Instructions to follow — Transcribe word for word the lines below from the line with "pressione massima, mentre" through the line with "Facturación", ends included.

[Records drawn from a dataset]
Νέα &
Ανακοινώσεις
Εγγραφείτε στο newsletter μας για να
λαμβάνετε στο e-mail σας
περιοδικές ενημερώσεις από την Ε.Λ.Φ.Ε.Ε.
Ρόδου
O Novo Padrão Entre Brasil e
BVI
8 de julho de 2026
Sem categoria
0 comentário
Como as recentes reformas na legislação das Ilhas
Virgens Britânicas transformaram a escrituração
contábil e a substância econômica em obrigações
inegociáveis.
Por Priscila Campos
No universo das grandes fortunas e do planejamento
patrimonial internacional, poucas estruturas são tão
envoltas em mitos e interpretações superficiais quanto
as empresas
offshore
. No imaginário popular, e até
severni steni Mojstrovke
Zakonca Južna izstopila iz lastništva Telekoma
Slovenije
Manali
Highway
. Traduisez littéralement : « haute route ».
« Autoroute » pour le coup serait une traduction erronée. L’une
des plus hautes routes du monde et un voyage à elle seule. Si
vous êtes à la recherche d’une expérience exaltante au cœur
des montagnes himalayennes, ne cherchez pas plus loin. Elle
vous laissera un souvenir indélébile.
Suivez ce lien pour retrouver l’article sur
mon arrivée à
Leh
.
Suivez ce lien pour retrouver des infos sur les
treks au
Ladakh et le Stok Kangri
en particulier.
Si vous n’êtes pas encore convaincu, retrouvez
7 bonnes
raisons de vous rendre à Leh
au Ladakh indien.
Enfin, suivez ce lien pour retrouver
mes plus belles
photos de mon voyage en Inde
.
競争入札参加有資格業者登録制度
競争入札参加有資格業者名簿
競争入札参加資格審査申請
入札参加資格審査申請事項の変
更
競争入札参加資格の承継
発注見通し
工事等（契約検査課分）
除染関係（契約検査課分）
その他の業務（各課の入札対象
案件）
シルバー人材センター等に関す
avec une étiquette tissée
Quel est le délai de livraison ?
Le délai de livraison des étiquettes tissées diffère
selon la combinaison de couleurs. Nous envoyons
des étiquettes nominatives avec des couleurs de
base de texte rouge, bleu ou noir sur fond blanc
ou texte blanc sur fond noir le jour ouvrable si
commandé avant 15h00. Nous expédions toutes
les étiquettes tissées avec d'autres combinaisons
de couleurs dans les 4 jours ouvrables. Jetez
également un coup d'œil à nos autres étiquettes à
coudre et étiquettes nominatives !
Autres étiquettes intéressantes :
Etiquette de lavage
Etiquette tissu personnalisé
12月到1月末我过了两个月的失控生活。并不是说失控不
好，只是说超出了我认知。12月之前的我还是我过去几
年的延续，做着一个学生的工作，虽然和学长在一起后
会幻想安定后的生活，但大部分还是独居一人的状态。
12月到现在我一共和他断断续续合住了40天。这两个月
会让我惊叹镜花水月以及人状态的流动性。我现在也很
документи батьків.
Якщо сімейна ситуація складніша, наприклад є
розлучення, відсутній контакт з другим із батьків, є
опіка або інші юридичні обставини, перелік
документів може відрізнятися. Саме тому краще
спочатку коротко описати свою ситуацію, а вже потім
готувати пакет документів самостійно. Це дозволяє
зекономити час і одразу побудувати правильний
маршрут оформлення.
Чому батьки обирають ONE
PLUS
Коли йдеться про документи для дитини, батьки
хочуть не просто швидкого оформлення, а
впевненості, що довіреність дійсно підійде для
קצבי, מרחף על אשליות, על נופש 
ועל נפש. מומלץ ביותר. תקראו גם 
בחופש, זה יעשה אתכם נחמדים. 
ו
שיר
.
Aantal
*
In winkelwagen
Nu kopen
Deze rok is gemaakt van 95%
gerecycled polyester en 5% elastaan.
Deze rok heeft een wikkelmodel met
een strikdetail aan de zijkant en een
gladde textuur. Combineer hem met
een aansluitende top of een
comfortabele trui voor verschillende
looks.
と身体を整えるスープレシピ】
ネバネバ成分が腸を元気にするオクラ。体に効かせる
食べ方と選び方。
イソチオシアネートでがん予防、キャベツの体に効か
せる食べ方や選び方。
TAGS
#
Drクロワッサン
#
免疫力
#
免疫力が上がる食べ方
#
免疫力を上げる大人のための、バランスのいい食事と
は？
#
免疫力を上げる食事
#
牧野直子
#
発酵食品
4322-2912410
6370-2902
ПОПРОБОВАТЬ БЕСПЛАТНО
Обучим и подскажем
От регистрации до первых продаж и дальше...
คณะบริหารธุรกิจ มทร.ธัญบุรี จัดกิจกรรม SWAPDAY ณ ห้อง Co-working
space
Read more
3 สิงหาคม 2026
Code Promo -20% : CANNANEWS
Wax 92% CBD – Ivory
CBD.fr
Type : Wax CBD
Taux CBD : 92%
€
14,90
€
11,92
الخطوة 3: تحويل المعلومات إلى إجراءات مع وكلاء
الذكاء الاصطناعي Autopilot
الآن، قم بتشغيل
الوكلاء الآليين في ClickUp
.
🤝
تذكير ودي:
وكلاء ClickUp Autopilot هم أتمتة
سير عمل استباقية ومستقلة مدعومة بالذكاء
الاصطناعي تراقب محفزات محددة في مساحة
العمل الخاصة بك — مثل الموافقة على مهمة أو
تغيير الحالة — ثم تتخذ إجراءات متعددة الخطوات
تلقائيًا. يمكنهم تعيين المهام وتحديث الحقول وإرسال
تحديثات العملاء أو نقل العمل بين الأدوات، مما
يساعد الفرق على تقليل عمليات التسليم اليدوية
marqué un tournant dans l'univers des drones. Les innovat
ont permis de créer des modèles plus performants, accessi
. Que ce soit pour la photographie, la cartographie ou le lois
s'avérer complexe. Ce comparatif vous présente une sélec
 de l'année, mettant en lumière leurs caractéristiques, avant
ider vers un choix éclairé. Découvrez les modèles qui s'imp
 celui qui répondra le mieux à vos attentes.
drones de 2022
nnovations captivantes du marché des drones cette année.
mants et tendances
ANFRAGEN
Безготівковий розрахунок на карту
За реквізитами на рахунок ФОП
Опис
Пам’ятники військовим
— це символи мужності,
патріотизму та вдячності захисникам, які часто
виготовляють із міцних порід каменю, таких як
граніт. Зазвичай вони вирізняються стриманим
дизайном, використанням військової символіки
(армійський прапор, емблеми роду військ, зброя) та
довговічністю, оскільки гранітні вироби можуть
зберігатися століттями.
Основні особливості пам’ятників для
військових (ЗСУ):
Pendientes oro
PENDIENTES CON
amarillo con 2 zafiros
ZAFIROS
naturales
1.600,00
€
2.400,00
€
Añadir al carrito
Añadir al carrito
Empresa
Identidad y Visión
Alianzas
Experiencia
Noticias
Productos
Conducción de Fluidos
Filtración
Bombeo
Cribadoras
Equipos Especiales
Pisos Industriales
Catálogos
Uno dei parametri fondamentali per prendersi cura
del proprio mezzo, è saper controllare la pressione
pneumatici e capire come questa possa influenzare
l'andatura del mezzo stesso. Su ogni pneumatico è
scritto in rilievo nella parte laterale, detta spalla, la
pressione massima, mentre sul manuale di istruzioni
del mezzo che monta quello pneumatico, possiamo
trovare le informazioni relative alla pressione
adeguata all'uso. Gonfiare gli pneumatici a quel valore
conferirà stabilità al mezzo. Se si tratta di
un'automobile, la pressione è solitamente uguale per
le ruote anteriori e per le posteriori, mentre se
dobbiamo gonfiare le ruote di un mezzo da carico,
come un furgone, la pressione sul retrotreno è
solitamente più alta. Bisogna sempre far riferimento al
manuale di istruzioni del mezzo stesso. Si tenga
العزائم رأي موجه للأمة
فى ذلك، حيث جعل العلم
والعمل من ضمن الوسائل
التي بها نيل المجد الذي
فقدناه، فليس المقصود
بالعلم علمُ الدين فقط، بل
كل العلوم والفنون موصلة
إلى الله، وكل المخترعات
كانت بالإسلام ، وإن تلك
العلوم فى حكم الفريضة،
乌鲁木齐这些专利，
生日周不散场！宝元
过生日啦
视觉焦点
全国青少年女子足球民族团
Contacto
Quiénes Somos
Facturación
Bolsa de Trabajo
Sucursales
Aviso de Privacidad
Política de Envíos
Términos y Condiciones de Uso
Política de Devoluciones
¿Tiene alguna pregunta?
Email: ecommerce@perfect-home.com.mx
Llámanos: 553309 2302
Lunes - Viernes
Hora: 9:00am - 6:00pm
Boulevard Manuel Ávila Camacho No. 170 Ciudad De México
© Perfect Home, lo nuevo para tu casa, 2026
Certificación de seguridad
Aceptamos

Response area —
pressione massima, mentre sul manuale di istruzioni
del mezzo che monta quello pneumatico, possiamo
trovare le informazioni relative alla pressione
adeguata all'uso. Gonfiare gli pneumatici a quel valore
conferirà stabilità al mezzo. Se si tratta di
un'automobile, la pressione è solitamente uguale per
le ruote anteriori e per le posteriori, mentre se
dobbiamo gonfiare le ruote di un mezzo da carico,
come un furgone, la pressione sul retrotreno è
solitamente più alta. Bisogna sempre far riferimento al
manuale di istruzioni del mezzo stesso. Si tenga
العزائم رأي موجه للأمة
فى ذلك، حيث جعل العلم
والعمل من ضمن الوسائل
التي بها نيل المجد الذي
فقدناه، فليس المقصود
بالعلم علمُ الدين فقط، بل
كل العلوم والفنون موصلة
إلى الله، وكل المخترعات
كانت بالإسلام ، وإن تلك
العلوم فى حكم الفريضة،
乌鲁木齐这些专利，
生日周不散场！宝元
过生日啦
视觉焦点
全国青少年女子足球民族团
Contacto
Quiénes Somos
Facturación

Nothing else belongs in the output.